Although the authors picked datasets that specifically dealt with the disease they were interested in, there are a number of other datasets that were not included but could have easily been added. For example, we found 10 studies that included obesity data with their sequence data. The control samples used in the Schubert and Baxter studies from the Schloss lab could also be used to look at the effects of obesity.
The authors should also note that the samples used in the Zackular study are a subset of Baxter and so the studies are not independent.
Comments on overall writing style:
Overall we felt that the paper’s organization and purpose is unclear. For instance, in the abstract, “Here, we introduce the MicrobiomeHD database, which includes 29 published case-control gut microbiome studies spanning ten different diseases" - Is this paper about the database? This database is hardly mentioned in the rest of the paper and the reader needs more details about how database was formed. Furthermore, the database does not appear to be comprehensive and there is no indication of whether the database will continue to be maintained over time. Alternatively, is the paper about the ‘core’ microbiome being able to predict healthy/disease? If so then it needs a direct test of this hypothesis. Is the paper about re-analyzing and confirming the findings of previous studies? Or by doing a true meta-analysis where the effect sizes are compared across studies? If either of those are true then the paper needs to be structured and concluded in a way that emphasizes those conclusions. The current version is a bit muddled in its structure and purpose.

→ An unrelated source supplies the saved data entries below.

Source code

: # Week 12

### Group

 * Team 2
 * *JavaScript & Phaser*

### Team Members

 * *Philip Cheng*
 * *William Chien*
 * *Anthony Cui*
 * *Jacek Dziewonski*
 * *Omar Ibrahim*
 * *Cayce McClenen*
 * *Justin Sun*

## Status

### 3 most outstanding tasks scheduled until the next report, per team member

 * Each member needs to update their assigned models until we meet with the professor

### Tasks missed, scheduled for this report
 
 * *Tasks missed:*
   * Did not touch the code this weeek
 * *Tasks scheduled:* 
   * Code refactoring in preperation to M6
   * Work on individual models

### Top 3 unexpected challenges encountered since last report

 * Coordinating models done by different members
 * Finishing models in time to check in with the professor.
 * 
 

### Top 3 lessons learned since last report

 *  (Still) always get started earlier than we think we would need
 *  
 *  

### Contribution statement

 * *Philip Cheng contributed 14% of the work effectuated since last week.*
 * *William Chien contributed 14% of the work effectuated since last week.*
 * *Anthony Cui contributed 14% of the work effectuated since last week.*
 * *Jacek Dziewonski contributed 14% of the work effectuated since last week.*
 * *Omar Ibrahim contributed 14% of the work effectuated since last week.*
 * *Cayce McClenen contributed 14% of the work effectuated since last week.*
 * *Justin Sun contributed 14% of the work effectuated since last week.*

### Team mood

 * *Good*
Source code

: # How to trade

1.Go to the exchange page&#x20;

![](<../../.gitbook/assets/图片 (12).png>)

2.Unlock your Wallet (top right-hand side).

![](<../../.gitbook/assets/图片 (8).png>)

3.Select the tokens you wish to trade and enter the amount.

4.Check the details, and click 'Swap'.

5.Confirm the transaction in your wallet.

It is oversimplifying the complex nature of the diseases to classify treatment therapies into antibiotics, probiotics or FMT. Each of these therapies can be affected by differences between human patients. At the very least, the discussion should include more caveats about these treatments particularly there are a few studies showing negative effects of antibiotic use and long-term development of colorectal cancer (Cao et al 2017) as well as studies showing manipulating the gut microbiome in mice via fecal transplants can spur the development of CRC tumors in a mouse tumorigenesis model (Zackular et al 2015).